◆ GIVEN EXERCISE A: In the news item on CO2 allowances, rewrite the paragraph beginning "Although the 35% allocation" as a shorter paragraph that keeps its main facts.

>> start DOCUMENT

US refiners would get 2% of CO2 allowances under House bill


Washington (Platts)--15May2009

US refiners would receive 2% of the CO2 allowances created annually by a
carbon cap-and-trade scheme that would be created by legislation the House
Energy and Commerce Committee is scheduled to begin debating on Monday.

According to detailed summary of the proposed allowance allocations
posted on the panel's web site on Friday, the free allowances to the refining
industry would begin in 2014 and end in 2026.

Although the 35% allocation to the power sector was released earlier this
week, the latest summary said 30% of all allowances would be earmarked for
local electric distribution utilities, with 5% given to coal-fired power
plants with long-term power purchase agreements.

"These allowances will be distributed according to a formula recommended
by the utility industry and will phase out over a five-year period from 2026
through 2030," the document said.

>> end DOCUMENT

◆ GIVEN EXERCISE B: Express the listing as a two-column CSV with columns named field and value. Cover it starting at its first line and ending at the line that contains "common name: White fish-hook cactus", with one row per line, each entry in its own quoted field and line breaks turned into spaces.

>> start DATA TO PROCESS

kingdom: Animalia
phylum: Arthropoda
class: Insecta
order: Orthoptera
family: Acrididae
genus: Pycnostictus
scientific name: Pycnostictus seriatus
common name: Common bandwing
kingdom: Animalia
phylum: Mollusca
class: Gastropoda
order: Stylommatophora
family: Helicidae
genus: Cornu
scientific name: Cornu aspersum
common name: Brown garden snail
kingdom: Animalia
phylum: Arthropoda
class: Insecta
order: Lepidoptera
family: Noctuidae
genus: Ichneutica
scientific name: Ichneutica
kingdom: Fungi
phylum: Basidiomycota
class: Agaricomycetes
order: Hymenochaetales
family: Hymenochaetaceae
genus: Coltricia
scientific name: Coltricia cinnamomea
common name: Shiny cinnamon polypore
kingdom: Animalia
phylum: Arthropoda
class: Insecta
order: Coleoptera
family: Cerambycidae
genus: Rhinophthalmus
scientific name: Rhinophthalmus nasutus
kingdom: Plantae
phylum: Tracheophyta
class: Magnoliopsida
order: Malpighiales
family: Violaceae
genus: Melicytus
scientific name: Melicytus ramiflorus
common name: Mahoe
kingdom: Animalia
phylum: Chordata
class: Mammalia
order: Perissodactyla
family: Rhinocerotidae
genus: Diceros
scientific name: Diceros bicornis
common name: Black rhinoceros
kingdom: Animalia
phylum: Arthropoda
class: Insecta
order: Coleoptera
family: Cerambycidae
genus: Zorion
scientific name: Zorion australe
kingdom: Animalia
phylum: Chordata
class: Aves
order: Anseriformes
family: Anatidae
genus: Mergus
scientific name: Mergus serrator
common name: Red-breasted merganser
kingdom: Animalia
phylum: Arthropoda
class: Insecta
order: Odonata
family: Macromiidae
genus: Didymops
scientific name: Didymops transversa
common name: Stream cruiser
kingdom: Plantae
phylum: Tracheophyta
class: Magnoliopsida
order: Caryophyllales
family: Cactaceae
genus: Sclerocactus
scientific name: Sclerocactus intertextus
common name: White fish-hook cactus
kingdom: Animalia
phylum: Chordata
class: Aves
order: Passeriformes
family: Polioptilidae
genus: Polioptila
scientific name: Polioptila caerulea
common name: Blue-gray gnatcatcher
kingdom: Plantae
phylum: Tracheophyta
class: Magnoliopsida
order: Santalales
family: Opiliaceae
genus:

>> end DATA TO PROCESS

◆ FULL RESPONSE A: The 35% share for the power sector was made public earlier in the week. The latest summary sets aside 30% of all allowances for local electric distribution utilities and 5% for coal-fired power plants with long-term power purchase agreements.

◆ FULL RESPONSE B:
field,value
"kingdom:","Animalia"
"phylum:","Arthropoda"
"class:","Insecta"
"order:","Orthoptera"
"family:","Acrididae"
"genus:","Pycnostictus"
"scientific name:","Pycnostictus seriatus"
"common name:","Common bandwing"
"kingdom:","Animalia"
"phylum:","Mollusca"
"class:","Gastropoda"
"order:","Stylommatophora"
"family:","Helicidae"
"genus:","Cornu"
"scientific name:","Cornu aspersum"
"common name:","Brown garden snail"
"kingdom:","Animalia"
"phylum:","Arthropoda"
"class:","Insecta"
"order:","Lepidoptera"
"family:","Noctuidae"
"genus:","Ichneutica"
"scientific name:","Ichneutica"
"kingdom:","Fungi"
"phylum:","Basidiomycota"
"class:","Agaricomycetes"
"order:","Hymenochaetales"
"family:","Hymenochaetaceae"
"genus:","Coltricia"
"scientific name:","Coltricia cinnamomea"
"common name:","Shiny cinnamon polypore"
"kingdom:","Animalia"
"phylum:","Arthropoda"
"class:","Insecta"
"order:","Coleoptera"
"family:","Cerambycidae"
"genus:","Rhinophthalmus"
"scientific name:","Rhinophthalmus nasutus"
"kingdom:","Plantae"
"phylum:","Tracheophyta"
"class:","Magnoliopsida"
"order:","Malpighiales"
"family:","Violaceae"
"genus:","Melicytus"
"scientific name:","Melicytus ramiflorus"
"common name:","Mahoe"
"kingdom:","Animalia"
"phylum:","Chordata"
"class:","Mammalia"
"order:","Perissodactyla"
"family:","Rhinocerotidae"
"genus:","Diceros"
"scientific name:","Diceros bicornis"
"common name:","Black rhinoceros"
"kingdom:","Animalia"
"phylum:","Arthropoda"
"class:","Insecta"
"order:","Coleoptera"
"family:","Cerambycidae"
"genus:","Zorion"
"scientific name:","Zorion australe"
"kingdom:","Animalia"
"phylum:","Chordata"
"class:","Aves"
"order:","Anseriformes"
"family:","Anatidae"
"genus:","Mergus"
"scientific name:","Mergus serrator"
"common name:","Red-breasted merganser"
"kingdom:","Animalia"
"phylum:","Arthropoda"
"class:","Insecta"
"order:","Odonata"
"family:","Macromiidae"
"genus:","Didymops"
"scientific name:","Didymops transversa"
"common name:","Stream cruiser"
"kingdom:","Plantae"
"phylum:","Tracheophyta"
"class:","Magnoliopsida"
"order:","Caryophyllales"
"family:","Cactaceae"
"genus:","Sclerocactus"
"scientific name:","Sclerocactus intertextus"
"common name:","White fish-hook cactus"